Michael Curtiz @ 125

Naturally, today's brief roundup has to feature the trailer for _White Christmas_.
David Hudson
The DailyMichael Curtiz

Kertész Kaminer Manó was born in Budapest on this day in 1886. Or so he claimed. According to the Wikipedia entry, "Both the date and the year are open to doubt: he was fond of telling tall stories about his early years, including that he had run away from home to join the circus and that he had been a member of the Hungarian fencing team at the 1912 Olympic Games, but he seems to have had a conventional middle-class upbringing. He studied at Markoszy University and the Royal Academy of Theater and Art, Budapest, before beginning his career as an actor and director as Mihály Kertész at the National Hungarian Theater in 1912."

From TCM's biography:

One of the most prolific directors in the history of the cinema, Hungarian-born Michael Curtiz thrived in the studio system as the top helmsman at Warner Bros Studio in the 1930s and 40s. Tirelessly hammering out four or five films a year, Curtiz relentlessly tackled both low-budget pictures and more prestigious Oscar-baiting fare, all the while proving amazingly adept at creating lavish results on minimal budgets in a wide variety of genres. Autocratic and overbearing to the extreme, Curtiz clashed constantly with his actors, and his most famous player, Errol Flynn, finally refused to work for him after 12 pictures, including swashbuckler classics like Captain Blood (1935) and The Adventures of Robin Hood (1938). Yet for all his unsympathetic treatment of performers, Curtiz had a knack for detecting and fostering unknown talents, including Flynn, John Garfield — whom he introduced in Four Daughters (1938) — and Doris Day, among others. His highly developed visual approach combined with his technical mastery could elevate the most mundane material, and three of his finest films — Yankee Doodle Dandy (1942), Casablanca (1942) and Mildred Pierce (1945) — made a virtue of melodrama and sentimentality. Though he reached the culmination of his creative powers with The Breaking Point (1950), Curtiz entered a financially successful period with more crowd-pleasing pictures like White Christmas (1954) and King Creole (1958). Having tapped out with The Commancheros (1961), Curtiz was nonetheless a tireless director who left behind a rich legacy, some of which displayed the very best Hollywood had to offer.

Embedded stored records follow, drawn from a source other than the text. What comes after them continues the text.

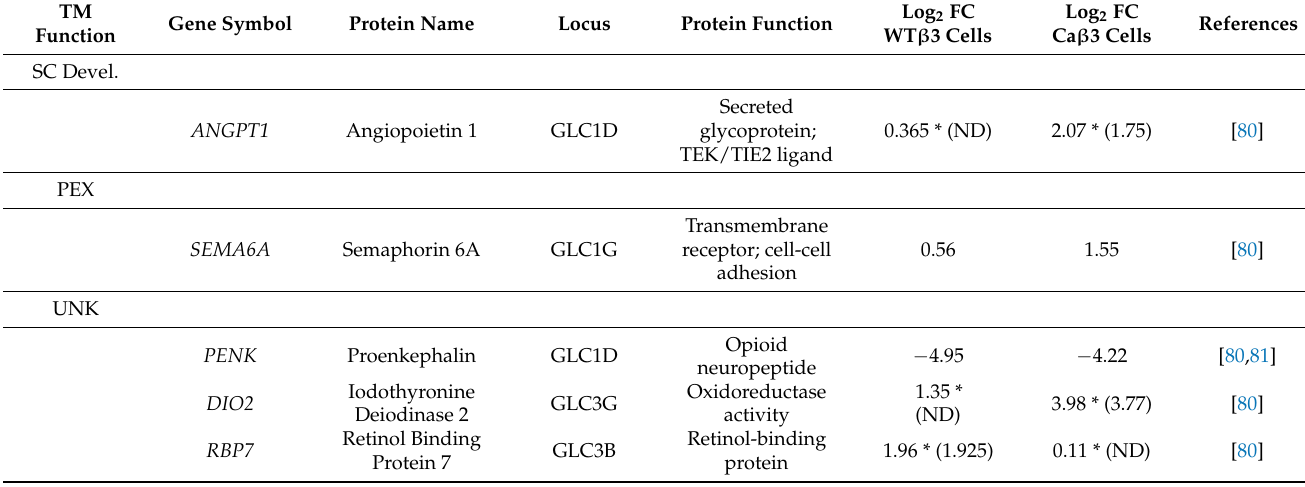
Figure 6. Hierarchical clustering of adhesion-associated genes finds differential gene expression in WT β 3 and CA β 3 cells relative to EV control cells and to each other. Genes from each of the three contrasts analyzed for DGE that met the Log 2 FC ± 1.5 cutoff and were classified as encoding either adhesion proteins or adhesion-associated proteins were analyzed as in Figure 4. A heat map displaying standardized z-scores was generated. The clusters identified by letters on the right side of the map were determined manually. Genes within each of these clusters are listed in the displayed table. Those genes highlighted by an asterisk represent genes that had been dealt with as described for Figure 4. Table 4. Differentially expressed genes in WT β 3 and/or CA β 3 cells that are located on a glaucoma locus. Except where noted by *, Log 2 FC values were reported in DGE analysis using EdgeR. * Genes that were filtered out due to low abundance did not originally have a FC determined (ND). Log 2 FC was calculated from the raw count data. The values in parentheses were originally calculated using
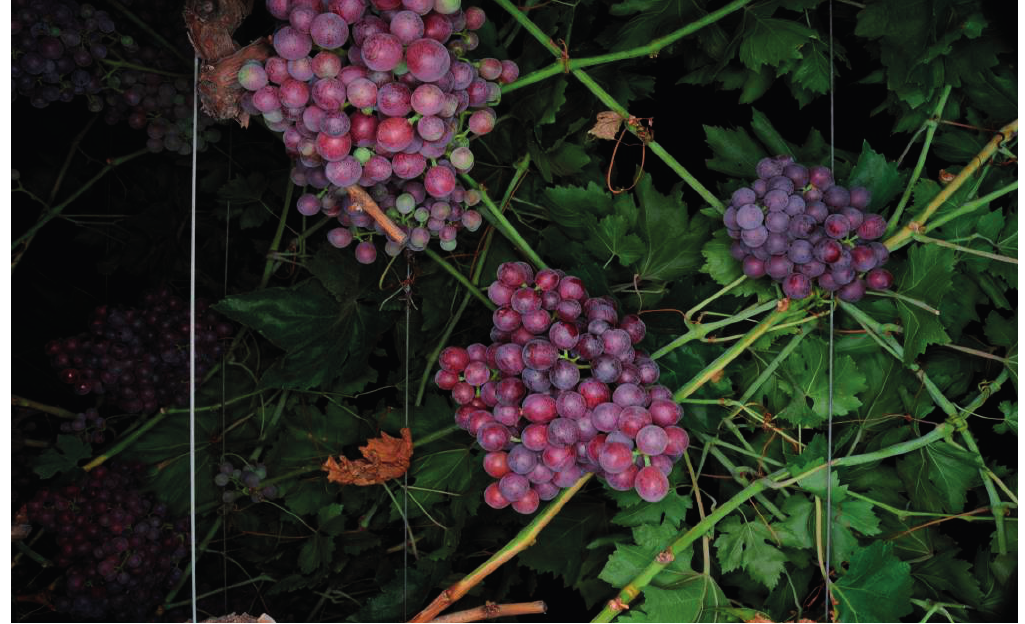
Figure 1. Example vineyard image: 4288 × 2844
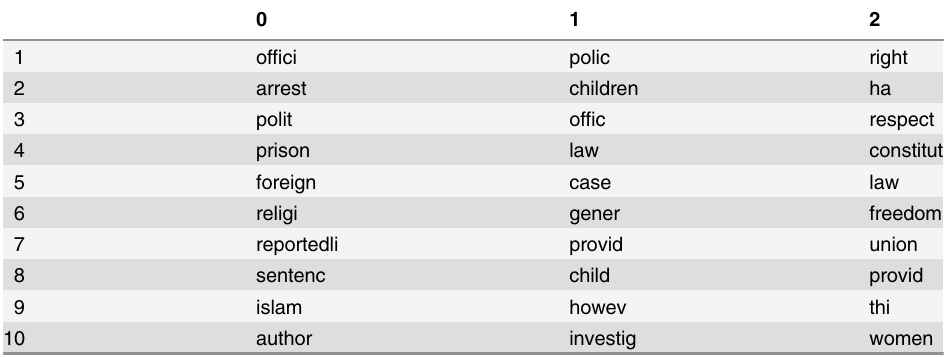
Table 11. Ten most important words for the CIRI Worker Rights variable.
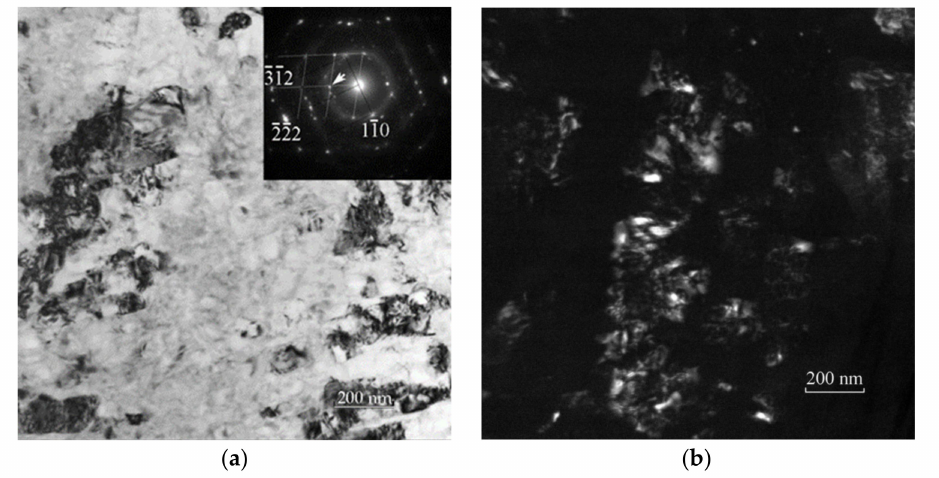
Figure 4. R-phase in substructure: ( a ) bright-field image with complex contrast created by Ti 3 Ni 4 particles, dislocations, and R-phase; corresponding microdiffraction pattern, zone axis [112], reflec- tions from B2-phase are indexed, R-phase reciprocal lattice section are indicated by white lines ( b ) corresponding dark-field image in R-phase reflection (310) are indicated by white arrow on ( a ) with visible phase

Further browsing: They Shoot Pictures, Don't They? for the basics; and Dave Kehr got quite a conversation about Curtiz rolling in August.

 

Time Out London's David Jenkins in 1999 on White Christmas: "Paramount's first film in (lavender-hued) VistaVision was this pornographically soppy but, nonetheless, hearty and humorous 1954 festive romp in which Bing Crosby and Danny Kaye take their astonishingly popular two-man lounge-comedy-dance revue to rural Vermont. It's a standard putting-on-a-show movie with swinging tunes (courtesy of Irving Berlin), harmless misogyny, and a nice line in bitching at Rogers and Hammerstein's expense. It's as sickly-sweet as an eggnog tsunami, but Bing's brandy-butter baritone and Kaye's incessant, proto-Jim Carrey clowning always manage to raise a smile."